Exercise prompt
Write out every line of the listing below word for word, but leave the pictures out of your answer.

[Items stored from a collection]
# # # # #

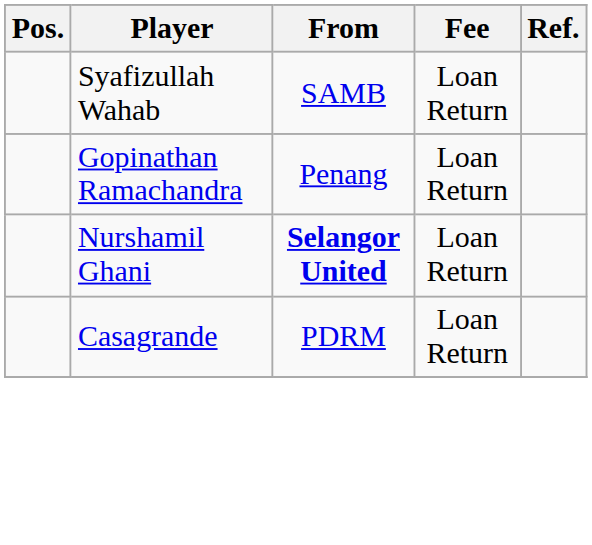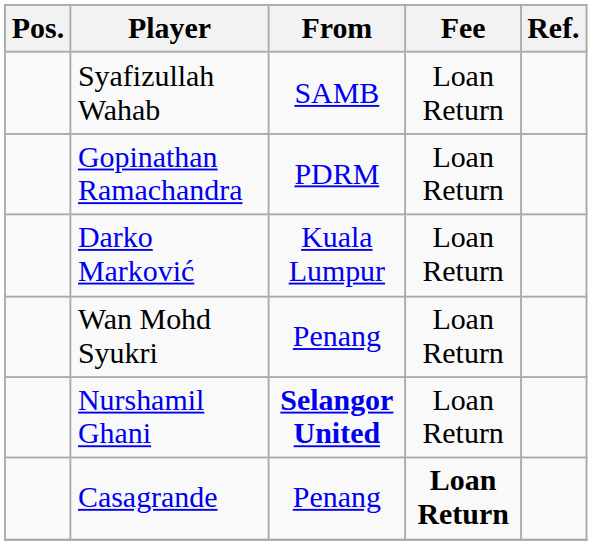Gopinathan Ramachandra | From: Penang -> PDRM
+ row: Darko Marković | Kuala Lumpur | Loan Return
+ row: Wan Mohd Syukri | Penang | Loan Return
Casagrande | From: PDRM -> Penang
Casagrande | Fee: normal -> bold
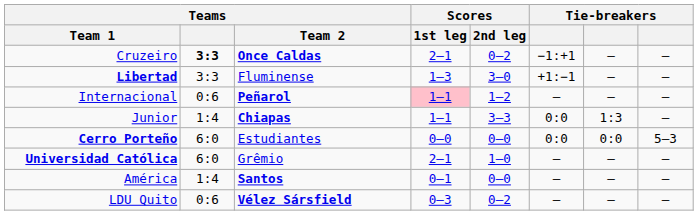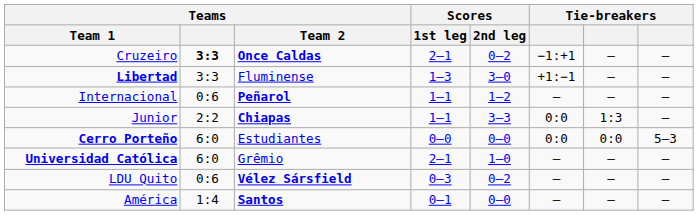Internacional | Scores / 1st leg: pink background -> no background
Junior | Teams: 1:4 -> 2:2
rows swapped: LDU Quito <-> América
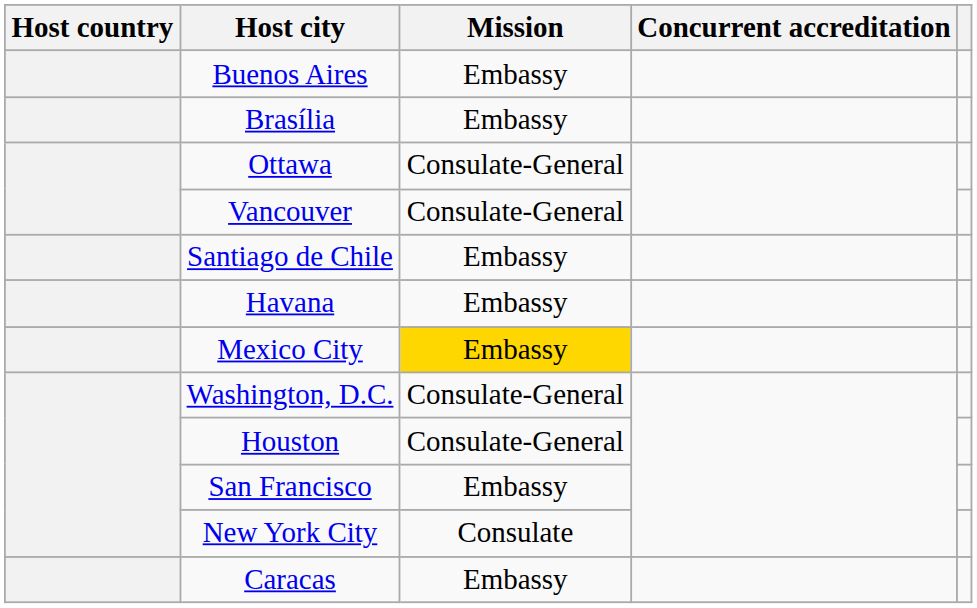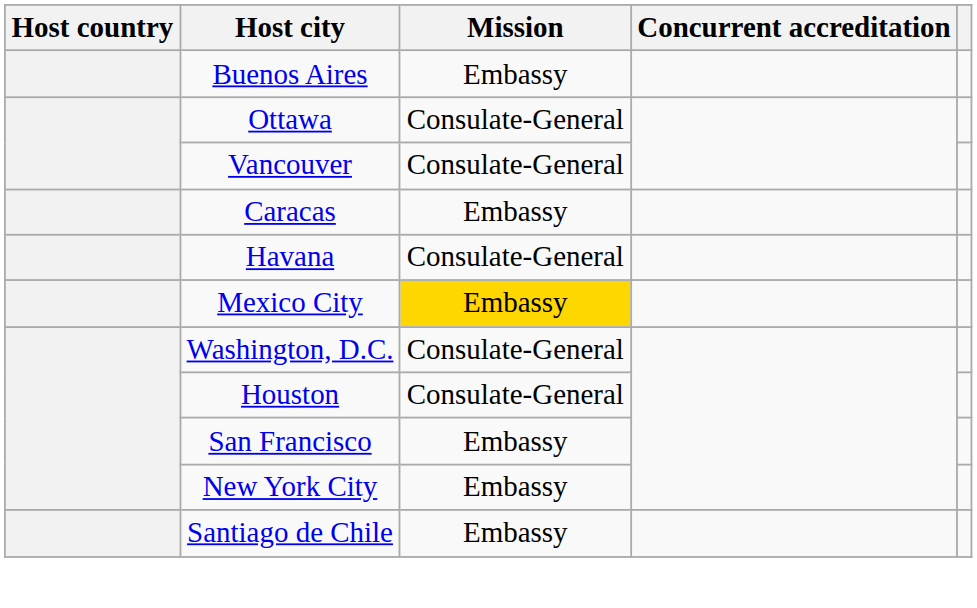- row: Brasília | Embassy
rows swapped: Santiago de Chile <-> Caracas
Havana | Mission: Embassy -> Consulate-General
New York City | Mission: Consulate -> Embassy
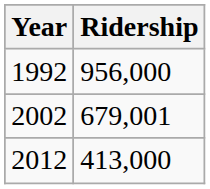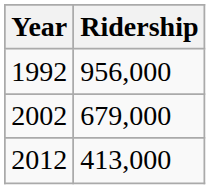2002 | Ridership: 679,001 -> 679,000
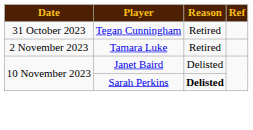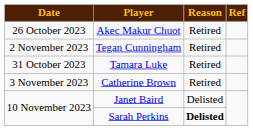+ row: 26 October 2023 | Akec Makur Chuot | Retired
Tegan Cunningham | Date: 31 October 2023 -> 2 November 2023
Tamara Luke | Date: 2 November 2023 -> 31 October 2023
+ row: 3 November 2023 | Catherine Brown | Retired
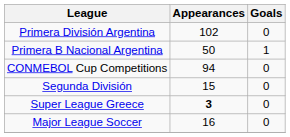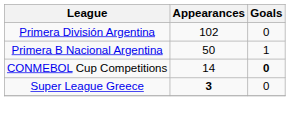CONMEBOL Cup Competitions | Appearances: 94 -> 14
CONMEBOL Cup Competitions | Goals: normal -> bold
- row: Segunda División | 15 | 0
- row: Major League Soccer | 16 | 0
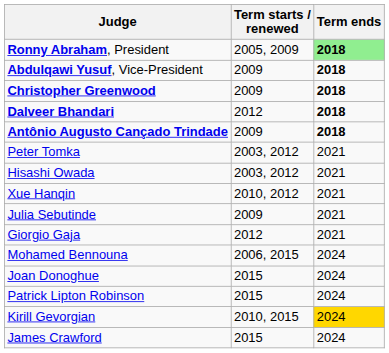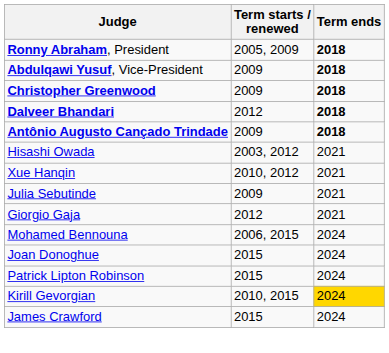Ronny Abraham, President | Term ends: lightgreen background -> no background
- row: Peter Tomka | 2003, 2012 | 2021
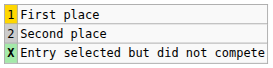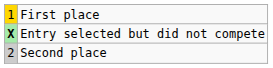rows swapped: Second place <-> Entry selected but did not compete
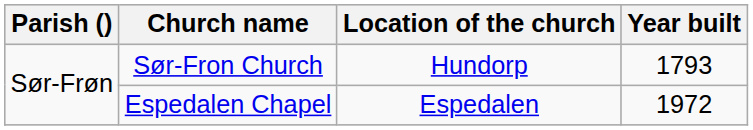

# # # # #

Task solution
Gopinathan Ramachandra | From: Penang -> PDRM
+ row: Darko Marković | Kuala Lumpur | Loan Return
+ row: Wan Mohd Syukri | Penang | Loan Return
Casagrande | From: PDRM -> Penang
Casagrande | Fee: normal -> bold
Internacional | Scores / 1st leg: pink background -> no background
Junior | Teams: 1:4 -> 2:2
rows swapped: LDU Quito <-> América
- row: Brasília | Embassy
rows swapped: Santiago de Chile <-> Caracas
Havana | Mission: Embassy -> Consulate-General
New York City | Mission: Consulate -> Embassy
2002 | Ridership: 679,001 -> 679,000
+ row: 26 October 2023 | Akec Makur Chuot | Retired
Tegan Cunningham | Date: 31 October 2023 -> 2 November 2023
Tamara Luke | Date: 2 November 2023 -> 31 October 2023
+ row: 3 November 2023 | Catherine Brown | Retired
CONMEBOL Cup Competitions | Appearances: 94 -> 14
CONMEBOL Cup Competitions | Goals: normal -> bold
- row: Segunda División | 15 | 0
- row: Major League Soccer | 16 | 0
Ronny Abraham, President | Term ends: lightgreen background -> no background
- row: Peter Tomka | 2003, 2012 | 2021
rows swapped: Second place <-> Entry selected but did not compete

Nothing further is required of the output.